My suggestion here would be to implement an "exit queue": anybody can queue their $C to be sold, and in this case, the protocol will use this pool of $C to supply to new users instead of minting new $C. (Note we can't use the protocol treasury for the same purpose, since some $C was minted out of thin air — the total $C supply is only partially backed.)

This can still be a big problem if the queue grows too much or too fast. I'd fix this via a protocol token (let's call it $CFD for now). If the queue grows beyond a certain threshold, people that own $C can mint $CFD at a small discount to the market price. This allows them to exit by acquiring the token at a discounted price (and potentially dumping it immediately). Because this creates an arbitrage, the effect should be that arbitrageurs should start acquiring $C in order to purchase discounted $CFD and make a profit. So this should move the queue along.

(Alternatively, and this is probably a better approach, we could avoid minting $CFD, and just offering a discount on a $C-$CFD AMM purchase. This would have the stabilizing benefit that if the exit queue gets too full, demand for $CFD will be stimulated. It goes without saying that this all requires more thinking / modelling.)

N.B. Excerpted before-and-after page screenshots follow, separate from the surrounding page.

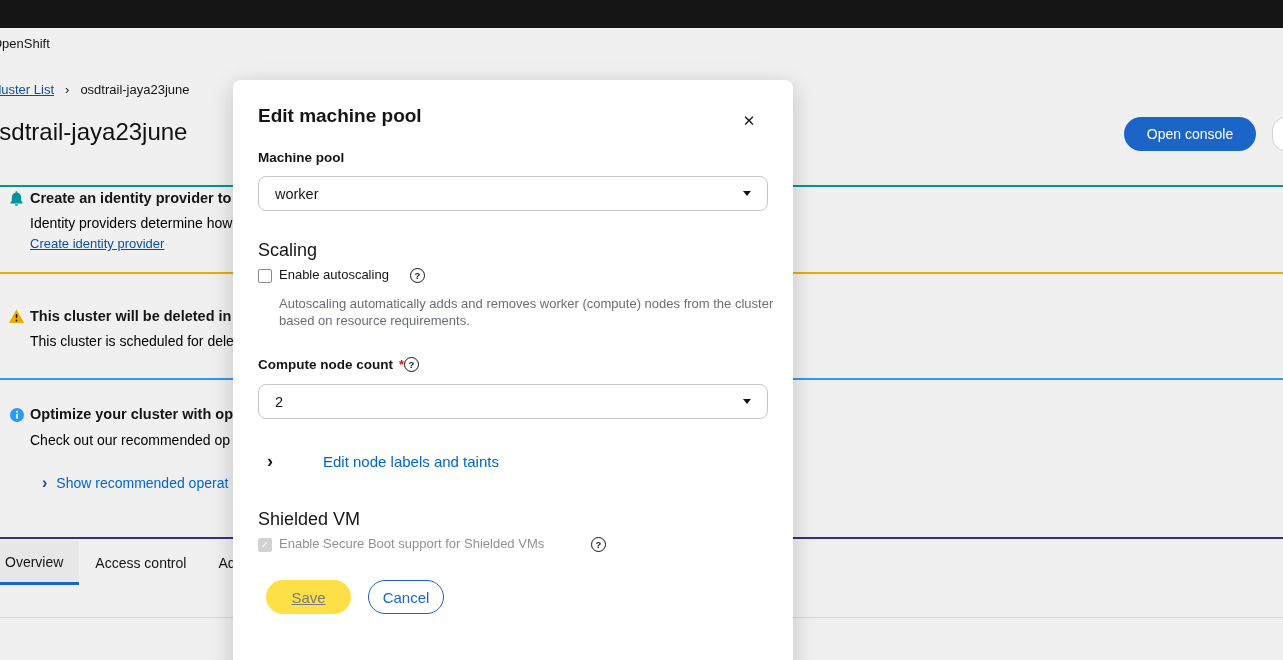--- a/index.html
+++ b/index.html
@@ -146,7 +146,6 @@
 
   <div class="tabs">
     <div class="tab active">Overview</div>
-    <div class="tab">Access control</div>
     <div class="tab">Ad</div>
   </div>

This means that $CFD will go down in value when the TVL decreases. However, $CFD holders benefit when the TVL increases: when the queue is empty, the protocol mints $C in exchanged for other stablecoins, and those go straight to the protocol's treasury. And the treasury essentially provides a floor on the $CFD price.

In addition, the protocol should probably take some small fees (0.3%?), probably when entering and exiting synthetic positions.

Addendum: we also need to think about MEV — in particular, a user should only be allowed to effectively enter a pool following an oracle update. Otherwise, users could front-run oracle updates, piling into a position when they already know that the price will increase, and exit immediately after.

Addendum 2: the minting model means that the pools need to be permissioned — we can't allow an asset whose price could be too easily manipulated, because that creates an obvious attack to extract $C from the system. This is not too great: the initial idea was to enable to long/short ANY asset, and now we need to assess the reputability of the assets we allow. I think there are things to be done here, which is basically to create permissionless mini-copies of the protocol for specific assets (so they would have their $Cprime stable), and bridge them to the main one with something that can act as a breaker (e.g. an AMM pool that the deployer of the new asset supplies initial liquidity for). But that's FUTURE work.

Addendum 3: we can't really long/short ANY asset, because we're limited with things covered by oracles (Chainlink list here). In the future, it will be possible to read the L1 state from Optimism, so I think we'll be able to use that to get more price feeds and even things like Uniswap TWAMM, etc...

Would love feedback on this. Anybody to poke holes in the design?